Synopsis
A joyous and important collection of letters between two great American writers and old friends, baring their hearts to each other about life, work, and the American scene.
When two jazz musicians trade twelves with each other in a jam session, one musician begins by riffing off twelve bars of music, the other musician throws the twelve bars back through his instrument, the first answers, and so on, back and forth, in an ecstatic exchange of ideas and emotions. So it is with these letters, joyful music created by the exchanges between two dear friends. Reading these letters, you sense that each man was the other's lifeline, that the emotional and intellectual companionship they found in each other was unique in their lives. They spill it all out here--their struggles, frustrations, ambitions, fears; thoughts on literary gossip, jazz, photography--and the result is literary history, and a book that reminds you what friendship is all about.
About the Author
Ralph Ellison was born in Oklahoma in 1914. He is the author of the novel Invisible Man (1952), as well as numerous essays and short stories. He died in New York City in 1994. Random House published Juneteenth, the book-length excerpt from his unfinished second novel, posthumously in 1999.

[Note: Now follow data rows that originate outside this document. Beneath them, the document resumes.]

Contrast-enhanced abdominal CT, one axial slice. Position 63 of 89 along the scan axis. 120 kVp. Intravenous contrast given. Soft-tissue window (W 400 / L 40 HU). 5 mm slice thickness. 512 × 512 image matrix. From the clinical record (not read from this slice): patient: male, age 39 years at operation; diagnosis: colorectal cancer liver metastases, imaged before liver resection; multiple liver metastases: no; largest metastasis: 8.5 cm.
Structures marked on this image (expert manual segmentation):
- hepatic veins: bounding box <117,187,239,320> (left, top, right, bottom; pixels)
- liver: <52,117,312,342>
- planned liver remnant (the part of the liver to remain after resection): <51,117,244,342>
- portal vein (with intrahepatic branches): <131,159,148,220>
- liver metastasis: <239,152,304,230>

Albert Murray was born in Alabama in 1916. A cultural critic, biographer, essayist, and novelist, he has taught at several colleges, including Colgate and Barnard, and his works include The Omni-Americans, South to a Very Old Place, Train Whistle Guitar, The Blue Devils of Nada, and The Seven League Boots. Murray lives in New York City.
John F. Callahan is Morgan S. Odell Professor of Humanities at Lewis and Clark College in Portland, Oregon. He is the editor of Juneteenth and the Modern Library edition of The Collected Essays of Ralph Ellison. Callahan is the literary executor of Ralph Ellison's estate.